(Stored data entries)
===============
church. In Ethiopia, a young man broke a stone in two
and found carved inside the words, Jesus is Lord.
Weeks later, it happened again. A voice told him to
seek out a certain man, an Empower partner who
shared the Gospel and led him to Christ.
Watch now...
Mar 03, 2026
===============
> **Task goal**
Write out every entry exactly as it appears.

> **Answer box**
church. In Ethiopia, a young man broke a stone in two
and found carved inside the words, Jesus is Lord.
Weeks later, it happened again. A voice told him to
seek out a certain man, an Empower partner who
shared the Gospel and led him to Christ.
Watch now...
Mar 03, 2026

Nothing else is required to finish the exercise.